George Russell believes that Mercedes expect to produce a highly competitive engine for the upcoming F1 regulations. It was roughly a decade ago that Mercedes produced an engine that was peerless to begin the hybrid era. Now, with the Silver Arrows unable to fight for wins, 2026 is an opportunity to return to the front.

As it stands, the next era of Formula 1 is still undefined. The aerodynamic regulations are still being figured out, with teams and drivers alike vocal about some of their concerns. In the next few months, more clarity should emerge on this front.

With that said, there is one aspect of the 2026 rule change that is already understood – the engines. With a record-breaking number of manufacturers set to field their own power units, this will be a key determinant in performance.
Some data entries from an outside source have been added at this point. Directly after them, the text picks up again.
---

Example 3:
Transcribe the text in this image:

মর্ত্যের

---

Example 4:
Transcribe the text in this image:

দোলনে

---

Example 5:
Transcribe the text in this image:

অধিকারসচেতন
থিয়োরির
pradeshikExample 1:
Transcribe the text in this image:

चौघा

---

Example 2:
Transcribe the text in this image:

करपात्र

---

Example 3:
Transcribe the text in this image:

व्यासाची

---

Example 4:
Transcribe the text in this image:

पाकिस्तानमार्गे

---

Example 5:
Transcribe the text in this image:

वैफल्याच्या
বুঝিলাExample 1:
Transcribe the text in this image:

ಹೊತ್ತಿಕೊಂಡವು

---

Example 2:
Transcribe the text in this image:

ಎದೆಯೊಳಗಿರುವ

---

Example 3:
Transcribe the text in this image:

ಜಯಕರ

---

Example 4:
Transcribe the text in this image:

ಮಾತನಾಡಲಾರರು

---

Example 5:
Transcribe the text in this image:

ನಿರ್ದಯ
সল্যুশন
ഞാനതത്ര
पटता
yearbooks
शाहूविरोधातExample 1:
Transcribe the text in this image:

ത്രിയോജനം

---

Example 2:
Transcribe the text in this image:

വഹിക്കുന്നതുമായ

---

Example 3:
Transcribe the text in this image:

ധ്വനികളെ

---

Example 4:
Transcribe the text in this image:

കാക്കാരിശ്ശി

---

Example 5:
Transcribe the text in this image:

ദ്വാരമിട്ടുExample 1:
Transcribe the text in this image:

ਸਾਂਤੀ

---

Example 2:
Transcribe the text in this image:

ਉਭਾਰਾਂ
There are currently negligible differences between F1’s top three engines: Honda, Ferrari and Mercedes. The only power unit with a significant disadvantage is Renault, which gives up a few tenths per lap to its competitors.
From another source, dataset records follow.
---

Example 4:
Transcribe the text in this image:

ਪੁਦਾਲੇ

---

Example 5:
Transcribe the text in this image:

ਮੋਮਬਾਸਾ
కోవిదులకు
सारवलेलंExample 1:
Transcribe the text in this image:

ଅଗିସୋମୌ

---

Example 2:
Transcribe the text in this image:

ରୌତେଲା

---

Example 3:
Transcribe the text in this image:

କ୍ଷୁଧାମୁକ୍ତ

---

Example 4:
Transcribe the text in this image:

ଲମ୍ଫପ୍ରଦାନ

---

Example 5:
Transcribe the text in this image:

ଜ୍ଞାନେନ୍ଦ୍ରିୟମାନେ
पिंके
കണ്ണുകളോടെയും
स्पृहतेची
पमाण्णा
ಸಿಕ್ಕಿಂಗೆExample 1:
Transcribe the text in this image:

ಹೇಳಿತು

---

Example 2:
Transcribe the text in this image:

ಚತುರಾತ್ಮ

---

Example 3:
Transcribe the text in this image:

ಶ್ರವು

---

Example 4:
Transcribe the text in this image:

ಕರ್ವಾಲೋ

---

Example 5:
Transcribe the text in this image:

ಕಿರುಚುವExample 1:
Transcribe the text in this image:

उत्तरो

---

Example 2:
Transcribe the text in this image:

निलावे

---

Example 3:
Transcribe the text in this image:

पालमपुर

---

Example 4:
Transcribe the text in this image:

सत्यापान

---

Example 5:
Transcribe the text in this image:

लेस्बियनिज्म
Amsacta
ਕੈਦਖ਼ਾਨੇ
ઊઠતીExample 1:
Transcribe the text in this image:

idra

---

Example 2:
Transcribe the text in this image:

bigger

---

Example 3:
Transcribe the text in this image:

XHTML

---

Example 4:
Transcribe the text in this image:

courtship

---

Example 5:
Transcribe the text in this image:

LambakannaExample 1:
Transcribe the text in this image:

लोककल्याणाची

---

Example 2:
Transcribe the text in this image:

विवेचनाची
However, in two years, this dynamic will almost certainly change. Reliability will again return to the forefront as teams grapple with a very different set of parameters. In addition to this, there will be a significant discrepancy in horsepower.
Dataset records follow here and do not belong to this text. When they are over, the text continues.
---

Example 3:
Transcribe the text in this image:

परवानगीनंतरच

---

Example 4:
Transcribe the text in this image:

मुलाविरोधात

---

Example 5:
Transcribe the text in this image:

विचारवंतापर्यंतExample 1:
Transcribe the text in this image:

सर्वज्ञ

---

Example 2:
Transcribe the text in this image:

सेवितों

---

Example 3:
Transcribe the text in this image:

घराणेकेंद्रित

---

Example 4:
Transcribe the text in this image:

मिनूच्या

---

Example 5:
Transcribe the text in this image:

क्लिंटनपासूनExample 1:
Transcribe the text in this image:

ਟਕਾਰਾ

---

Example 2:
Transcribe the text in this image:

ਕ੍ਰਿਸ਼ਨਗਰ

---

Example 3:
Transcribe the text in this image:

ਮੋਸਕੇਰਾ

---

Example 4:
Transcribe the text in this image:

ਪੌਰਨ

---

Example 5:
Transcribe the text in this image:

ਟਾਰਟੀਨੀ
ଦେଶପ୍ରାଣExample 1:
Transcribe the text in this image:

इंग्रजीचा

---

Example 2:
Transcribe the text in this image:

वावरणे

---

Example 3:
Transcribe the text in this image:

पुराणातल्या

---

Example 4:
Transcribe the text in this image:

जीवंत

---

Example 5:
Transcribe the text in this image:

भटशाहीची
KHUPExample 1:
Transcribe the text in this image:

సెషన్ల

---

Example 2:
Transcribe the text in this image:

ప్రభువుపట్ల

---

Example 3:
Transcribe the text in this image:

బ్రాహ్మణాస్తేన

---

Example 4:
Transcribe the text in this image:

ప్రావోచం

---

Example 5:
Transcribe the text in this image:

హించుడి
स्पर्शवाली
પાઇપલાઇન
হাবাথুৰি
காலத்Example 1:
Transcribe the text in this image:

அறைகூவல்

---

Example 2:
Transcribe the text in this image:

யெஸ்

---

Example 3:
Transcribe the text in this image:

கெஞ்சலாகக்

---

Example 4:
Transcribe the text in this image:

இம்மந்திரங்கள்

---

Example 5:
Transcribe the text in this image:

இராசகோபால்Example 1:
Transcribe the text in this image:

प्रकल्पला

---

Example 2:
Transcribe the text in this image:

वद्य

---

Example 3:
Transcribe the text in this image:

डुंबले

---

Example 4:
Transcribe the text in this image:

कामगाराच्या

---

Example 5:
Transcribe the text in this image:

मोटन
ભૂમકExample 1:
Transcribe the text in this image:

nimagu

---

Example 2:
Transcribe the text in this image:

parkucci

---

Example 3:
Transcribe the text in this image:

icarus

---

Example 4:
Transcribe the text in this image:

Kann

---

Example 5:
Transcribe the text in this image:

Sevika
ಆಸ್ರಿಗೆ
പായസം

Speaking to the media last week, George Russell revealed his confidence in what the factory at Brixworth will produce:

“I mean, ordinarily, 2026 seems like a long time away. But in the world of Formula 1, it’s going to be here tomorrow, and the team are feeling really confident for this era.

“I think you know the experience the team have had, the success in 2014 with the new powertrain, and then obviously the time in Formula E, the work that was done with the Hypercar.

“There are a lot of individuals within HPP [Mercedes High Performance Powertrains] who have got so much experience with this future technology. I think that leaves us in a really great place to have a great engine.

“And the work Petronas are doing on the fuel as well, is looking really strong. So, on the engine side, I think we’re feeling very confident for that era.”

Of course, nobody can be sure which engine manufacturer will lead the way in 2026. With so many names in the equation, the only guarantee is that there will be clear winners and losers in just under two years’ time.

For Mercedes, the importance of nailing the new regulations is essential. After losing the 2021 drivers’ Championship in a controversial fashion, Toto Wolff’s team has failed to produce a car capable of fighting for the title.

Of course, experiencing a rough patch after almost a decade of dominance is not a disaster. However, with Lewis Hamilton leaving for Ferrari and the W15 underperforming, the Silver Arrows need a clean slate to re-establish themselves at the front.